La Santa Sede sul rapporto ONU sulla fame nel mondo
In questa settimana, è stato presentato il Rapporto 2019 sullo stato della sicurezza alimentare e della nutrizione nel mondo a New York da FAO, IFAD, UNICEF, World Food Program e Organizzazione Mondiale della Sanità. Il rapporto è parte del monitoraggio dei progressi verso il secondo obiettivo di sviluppo sostenibile, “Fame zero”.
Monsignor Fernando Chica Arellano, osservatore permanente della Santa Sede verso gli organismi ONU sull’alimentazione, ha sottolineato con Vatican News che “l’umanità non ha fatto sufficientemente il suo dovere per i fratelli più poveri”, e che “il rapporto ci sta dicendo che le persone dietro questi numeri non hanno né un presente sereno né un futuro luminoso”.
Secondo il rapporto, ci sono circa 820 milioni di persone che non hanno avuto cibo a sufficienza, 9 milioni in più dello scorso anno, mentre un bambino su sette è sottopeso alla nascita e ci sono 148,9 milioni bambini al di sotto dei cinque anni malnutriti.
“La comunità internazionale – ha detto monsignor Chica Arellano – dovrebbe veramente fare di più. Manca la volontà, soprattutto nel togliere le cause dovute all’uomo, come i conflitti, la crisi economica e i cambiamenti climatici”.
La Santa Sede sull’inumazione di Franco
Le dichiarazioni del nunzio emerito in Spagna Renzo Fratini sull’esumazione dei resti di Francisco Franco “sono state espresse a titolo personale”. Lo sottolinea una nota del 17 luglio della Sala Stampa della Santa Sede.
La questione dell’esumazione era stata affrontata dal nunzio in una intervista con Europa Press in occasione del suo congedo. “Onestamente – aveva detto - ci sono così tanti problemi nel mondo e in Spagna, perché farlo risorgere? Lo hanno fatto risorgere. Sarebbe stato meglio lasciarlo in pace”
La Sala Stampa ricorda anche il nunzio “ha già smentito, a mezzo stampa, ogni intenzione di esprimere un giudizio su questioni politiche interne”.
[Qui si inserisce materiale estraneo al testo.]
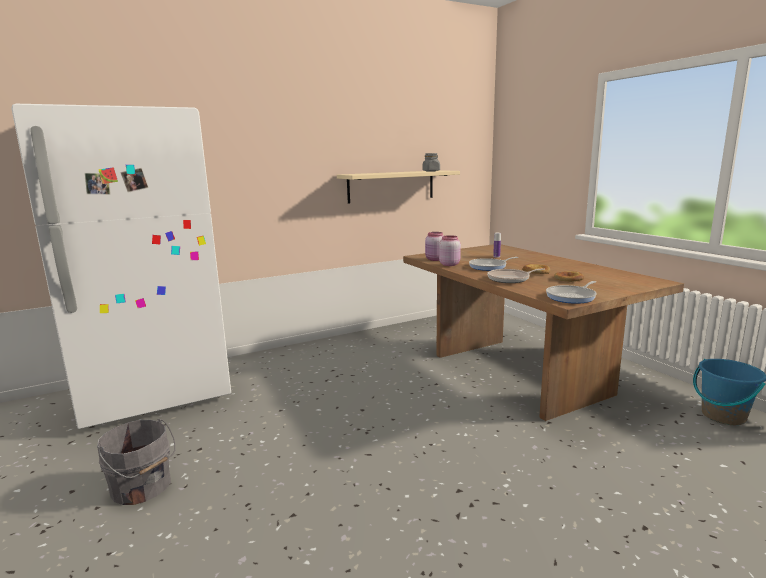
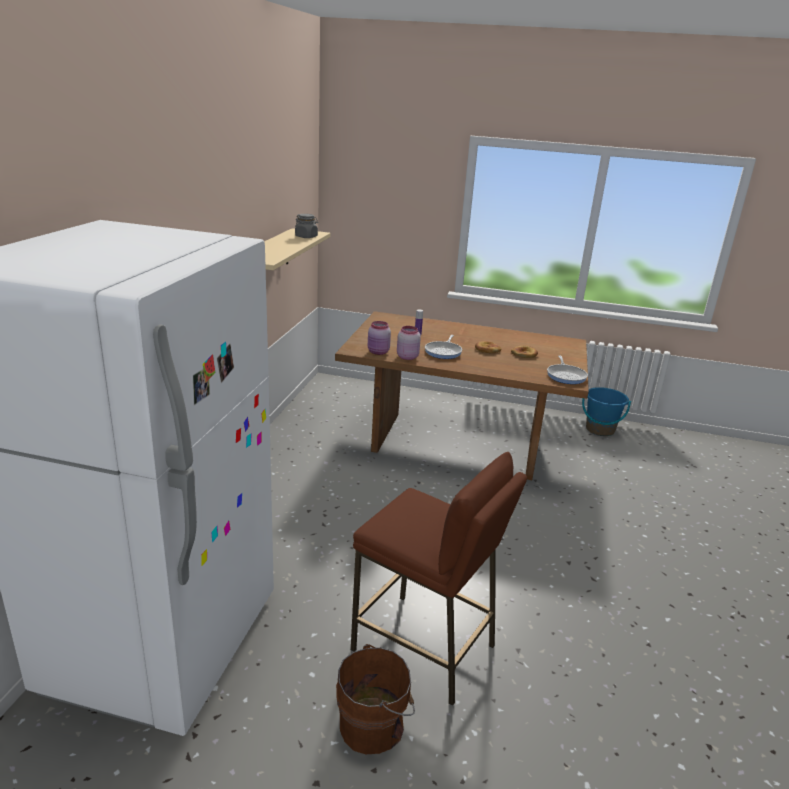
camera: 50 degrees left, 10 degrees up
grey bucket [97,418,176,505] -> brown bucket [336,644,415,754]
frying pan [487,268,545,283] -> none
none -> brown stool [350,452,527,706]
Franco è attualmente sepolto nella Valle de los caidos, monumento nazionale dedicato ai caduti della guerra civile spagnola (1936-1939), ma lo scorso 4 giugno la Corte suprema spagnola ha deciso di sospendere la riesumazione dei resti di Francisco Franco, in attesa di valutare il ricorso della sua famiglia, che aveva espresso la volontà di portare le spoglie in uno spazio di loro proprietà nella cripta della cattedrale dell’Almudena di Madrid. Secondo l'esecutivo spagnolo, il cimitero di El Pardo, alla periferia di Madrid, dove è sepolta la moglie, garantiva condizioni di dignità e rispetto. Lo scorso agosto il governo socialista spagnolo aveva infatti approvato un decreto che apriva la strada alla riesumazione dei resti di Francisco Franco.
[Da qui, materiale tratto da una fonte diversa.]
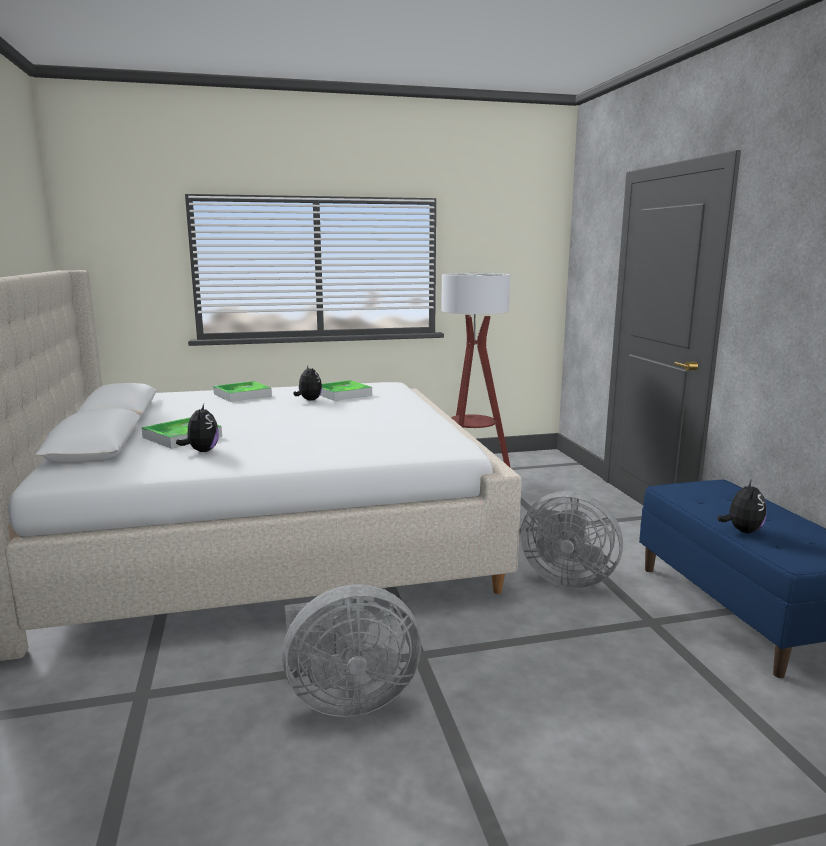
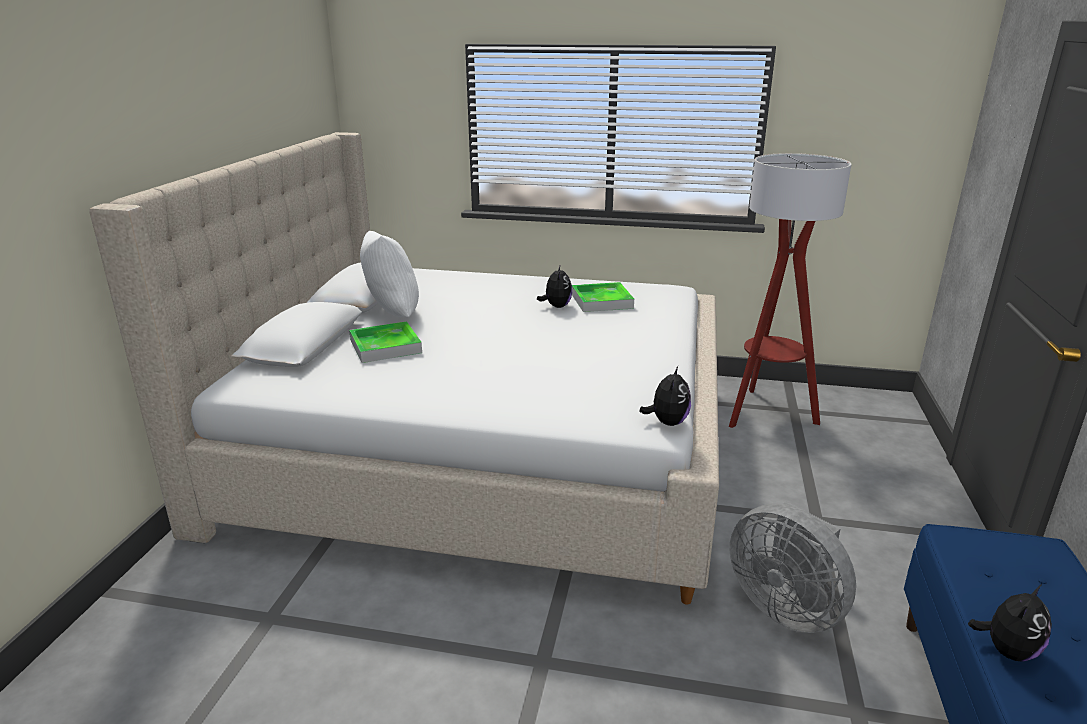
camera: 25 degrees right, 10 degrees up
plush toy [176,404,219,452] -> plush toy moved to [639,366,691,426]
tray [213,381,272,402] -> none
grey fan [282,584,421,717] -> none
none -> white pillow [360,231,419,317]

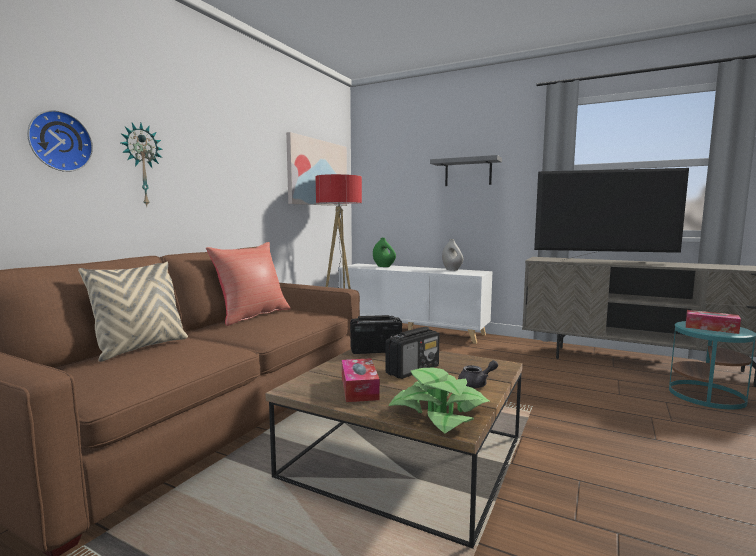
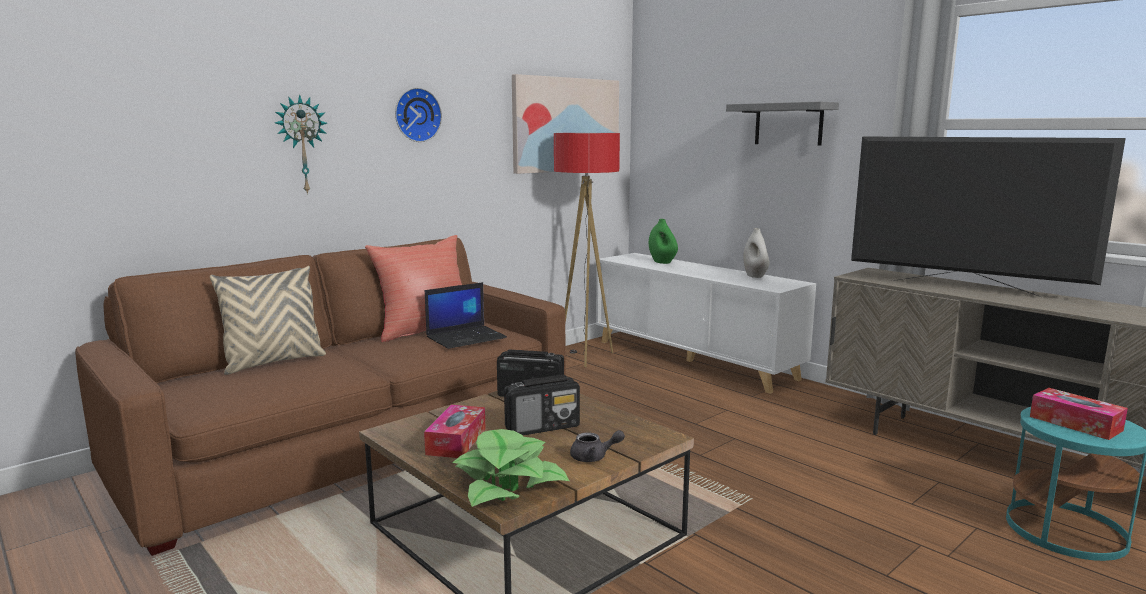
camera: 20 degrees right, 5 degrees up
wall clock [27,110,93,172] -> wall clock moved to [395,88,442,142]
none -> laptop [425,282,507,349]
La Santa Sede ha già espresso la sua posizione in una lettera del Cardinale Pietro Paolin, segretario di Stato, alla vicepresidente del governo spagnolo, Carmen Calvo. La Sala Stampa della Santa Sede aveva fatto sapere che "il cardinale Pietro Parolin non si oppone alla riesumazione di Francisco Franco, se così deciso dalle autorità competenti; ma in nessun momento si è pronunciato sul luogo di sepoltura”.